All parents remember the first time they laid eyes on their child. But the Rosenbaum’s memories also include genetic testing which confirmed their pediatrician’s suspicion that their son, Michael, had Down Syndrome. In last week’s The Jewish Journal of Greater Los Angeles, Michael’s mom, Rony, elaborates on their journey to find a place for Michael in both their secular and Jewish lives. When it came time for preschool, the Rosenbaum’s enrolled Michael in their local synagogue’s program at Temple Israel. Rony writes:
“The other kids didn’t see any differences; they just saw Michael. And because it started that way, it stayed that way from nursery school through pre-K and into the temple’s day school through kindergarten and first and second grades.”

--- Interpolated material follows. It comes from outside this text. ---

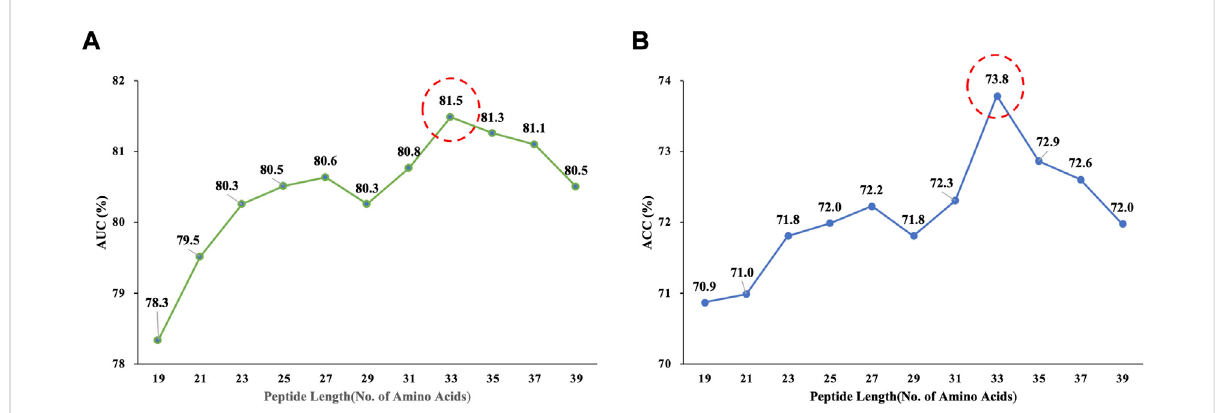
FIGURE 4 TheAccandAUCvaluescorrespondingtodifferentwindowsizesofDeep_KsuccSiteonthetrainingdataset. (A) AUCcorrespondingtowindow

She continues to say that she “got wonderful feedback from parents who loved having Michael at school.” Eventually the Rosenbaum’s had to switch Michael into another school, but for academic reasons -certainly not for issues over inclusiveness. Temple Israel clearly practices Big Tent Judaism’s Principle #2: Celebrate Diversity. The administration was able to leave behind the assumptions of what Jews “look like” and how families are configured. Instead, they took Michael in immediately. Today he goes to the synagogue’s religious school for three hours a week without an aide. Examples like this serve as an inspiration for us, and for all Jewish communal institutions that desire to be open and welcoming to all who approach.